# Consigne
Rédigez la suite du texte sur Abiy et ses débuts comme Premier ministre éthiopien, en reprenant juste après sa dernière phrase.

# Texte support
◇ ◇ ◇ ◇
Abiy, en tant que membre élu du parlement, a joué un rôle proactif en travaillant avec plusieurs institutions religieuses et les anciens des communautés pour amener la réconciliation. Il créait alors un forum intitulé «Forum religieux pour la paix», résultat de la nécessité de concevoir un mécanisme de résolution durable pour rétablir une interaction pacifique entre les communautés religieuses. Abiy comprend certainement que son élection n’est pas en soit la solution, mais qu’il peut être l’homme de la situation.
Le 2 avril 2018, Abiy a été confirmé et assermenté par le Parlement éthiopien comme Premier Ministre. Au cours de son discours d’acceptation, il a promis des réformes politiques afin de promouvoir la consolidation de l’Etat Fédéral, le rapprochement avec les pays-frontaliers et la cohésion des peuples pour le développement de cette grande nation africaine. Il a tendu la main au gouvernement érythréen pour résoudre le conflit frontalier entre l’Érythrée et l’Éthiopie. Une guerre entre les deux pays de longue date a finie par générer au fil des années une haine de de grande intensité entre ces peuples frères. Il a également fait appel aux partis politiques de l’opposition tant à l’intérieur que dans la diaspora éthiopienne.
◇ ◇ ◇ ◇
# Données fournies
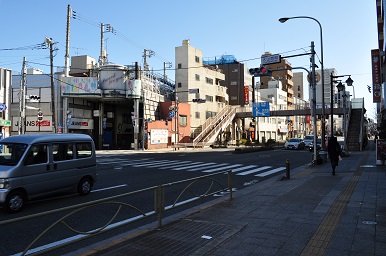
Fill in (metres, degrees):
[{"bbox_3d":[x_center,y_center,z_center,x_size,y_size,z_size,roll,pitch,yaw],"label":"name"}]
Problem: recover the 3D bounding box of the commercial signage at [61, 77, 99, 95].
◇ ◇ ◇ ◇
# Zone de réponse
Son discours d’acceptation a suscité l’optimisme et a reçu une réaction extrêmement positive du public, y compris des différents groupes d’opposition de l’Éthiopie. C’est le fait que Dr Abiy, au départ, considère les partis d’opposition comme partenaires dans l’édification de la nation et non comme des détracteurs qui aura contribué à la mise en place du courant politique dominant, et aux commandes aujourd’hui. Se référant à eux avec un terme amharique agréable, il a montré le visage d’un homme d’État ambitieux et rassembleur. Abiy parle couramment quatre langues : afaan oromo, amharique, tigrinya et anglais.
A la suite de ce discours, sa popularité et son soutien à travers le pays ont atteint un niveau historiquement élevé. Certains observateurs politiques relèvent d’ailleurs qu’Abiy est massivement plus populaire que la coalition du parti au pouvoir, l’EPRDF. Il a reçu de nombreuses félicitations de la part des dirigeants politiques africains et de la communauté internationale. M. Moussa Faki Mahamat, Président de la Commission de l’Union africaine après avoir adressé ses sincères félicitations, lui a rendu une visite de courtoisie. Plusieurs autres Chefs d’Etats et de gouvernements ont également tenu à féliciter ce bon déroulement de la crise politique et aussi l’acceptation de Mr. Abiy Ahmed à ce poste de Premier Ministre de l’Ethiopie.
Le contexte de la démocratie éthiopienne indique qu’en principe, le pouvoir appartient au peuple.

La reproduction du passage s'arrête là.